フロントシートはやや小ぶりながら、クッションが厚く適切な反発力もあるんで座りやすいです。適度なサイドサポートによって、腰の高い位置からお尻、太ももの裏にかけてしっかりと支えてます。
リアシートは、平板なデザインでクッションも薄め。ただし、足元や頭上空間には十分なスペースがあります。ボディサイズやホイールベースの拡大が効いてますねえ。ちょっと座面がフラットすぎてお尻が落ち着きませんが、中距離(30km)程度までなら問題なく移動できそうです。
荷室
荷室は、このサイズのSUVとしては十分なサイズがあります。
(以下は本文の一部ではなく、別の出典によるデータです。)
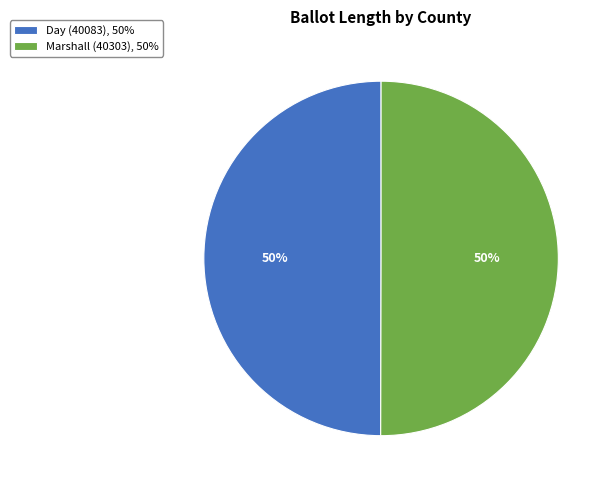

Count the number of slices in the pie.

2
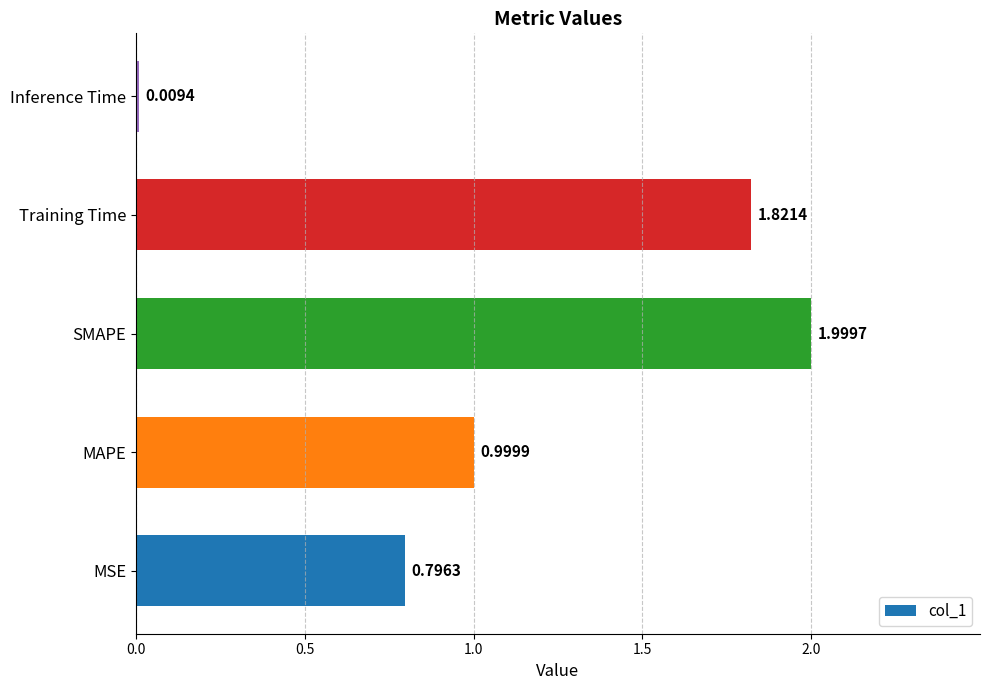

At which label is the value closest to 1?

MAPE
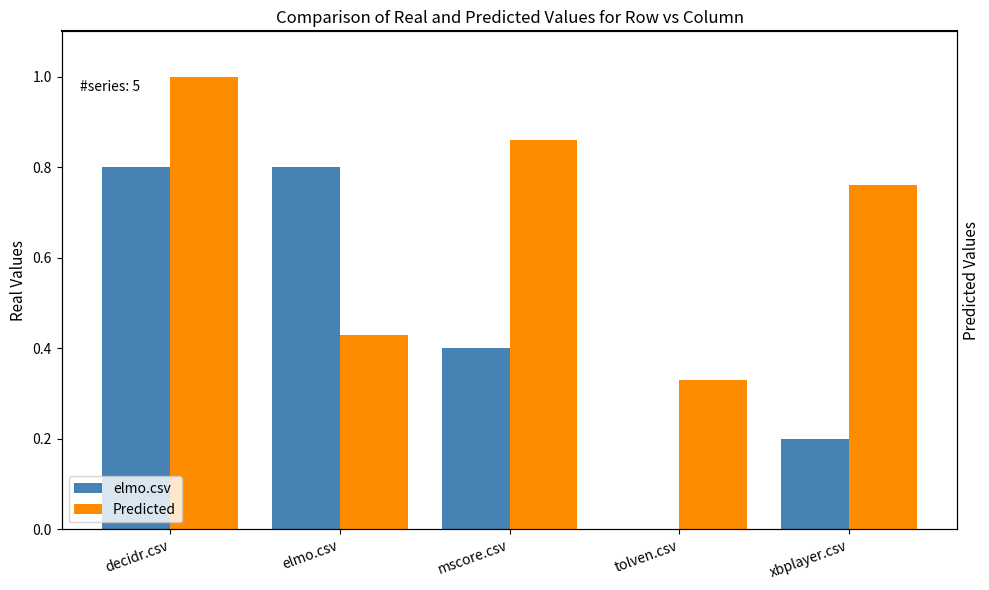

The Predicted series shows 1.0 at decidr.csv. True or false?

True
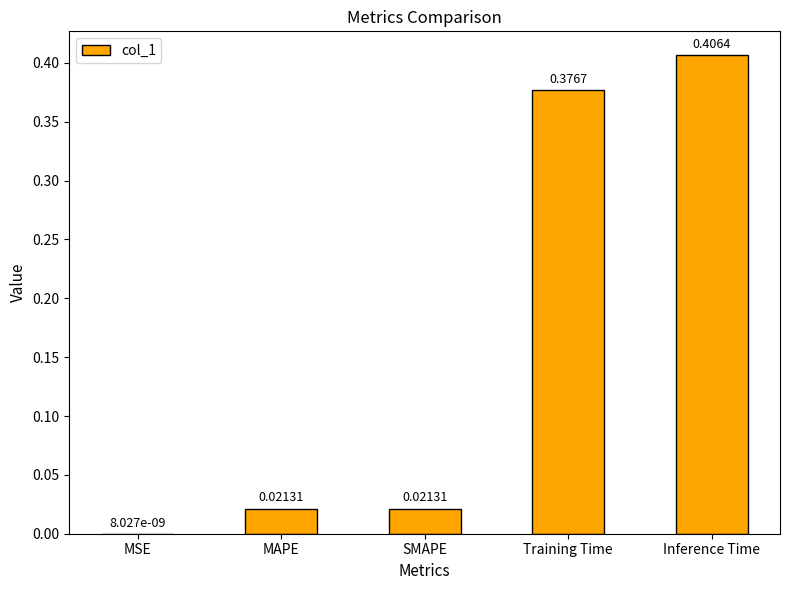

The chart shows a value of 0.5 at Training Time. True or false?

False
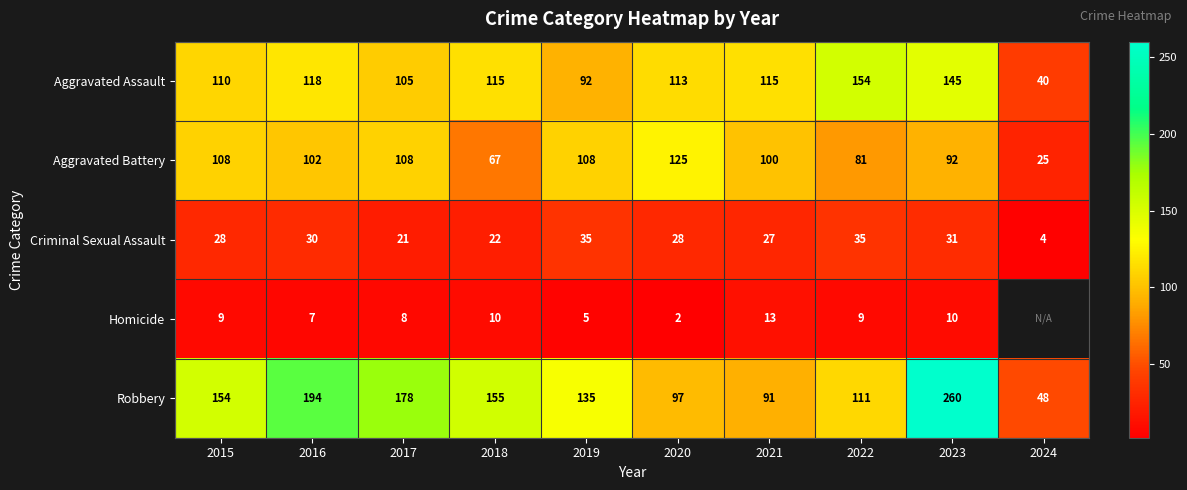

At which category does the chart reach its minimum across all series?

2020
形がスクウェアで高さ方向に余裕があるため、積み方を工夫すれば結構な荷物が積めそうです。
リアシートの背もたれを4:6で分割して倒せば、さらに大きな荷物も積めます。
静粛性
エンジンにバランサーシャフトが採用され、ぐっと静かになりました。風切り音やロードノイズも小さいので、SUVというよりはちょっとしたセダンみたいです。もちろん、V6エンジン(V6は2009年で生産中止)の方が静かですが、価格差を考えれば無理をして買うほどじゃありません。
エンジンとトランスミッション
2393cc・直列4気筒DOHCエンジンに、5MTを搭載。
エンジンは、最高出力166ps/6000rpm、最大トルク22.9kgf・m/4000rpmを発揮。
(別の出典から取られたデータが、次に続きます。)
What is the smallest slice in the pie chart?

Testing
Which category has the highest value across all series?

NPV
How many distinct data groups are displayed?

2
車両重量1600kg。JC08モード燃費、10.6km/l。
エンジン
2.4リッターのツインカムエンジンで4輪を駆動(フルタイム4WD)。マイナーチェンジで排気量が400cc程拡大されてます。
普通のモノコックボディよりも重い「ビルトインラダーフレーム」を採用してますが、低速からしっかりとトルクが立ち上がるためモッサリ感はありません。1.6tちょうどの重量級ボディを過不足無く加速させます。坂道でもフルスロットルにする必要はありません。余裕を残したまま力強く駆け上がります。どの回転域からも必要なトルクが瞬時に立ち上がるので扱いやすいです。
加えてエンジンの回転バランスを整える「バランサーシャフト」を追加。スムーズネスと静粛性が向上して、より上質な回転フィールとなりました。もちろん、4気筒ならではの軽快感もしっかりと残っているので、よどみなく高回転域まで気持ちよく吹け上がります。
トランスミッション
5速マニュアルトランスミッションを装備。SUVのMTと聞くと大味なフィールで気持ちよさとは無縁な感じがしますが、エスクードのはちょっと違います。
スムーズなシフトフィールで適度な剛性感もあるんで、軽く操作するだけでスコスコと気持ちよくシフトゲートに吸い込まれるんです。まあ、スポーツカーのようにショートストロークというわけにはいきませんが、シフトフィールの気持ちよさだけなら負けてません。
4速ATと違ってエンジンのトルクを有効に使えるんで、体感上のキビキビ感とか力強さもMTのほうが上回ります。エスクードはハンドリングが素直ですから、意外とスポーティな走りも楽しめちゃいます。
乗り心地とハンドリング
前輪にマクファーソン・ストラット式サスペンション、後輪にはマルチリンク式サスペンションを装備。
乗り心地
装着タイヤは、225/65R17。
元々エスクードは、FRレイアウトをベースにした「縦置きエンジン」に「独立懸架サスペンション」という素性の良いボディ構造なんで乗り心地が良いんですが、マイナーチェンジでさらに良くなってます。適度に引き締まったフィールを残しながらも、しなやかで上質な感じになりました。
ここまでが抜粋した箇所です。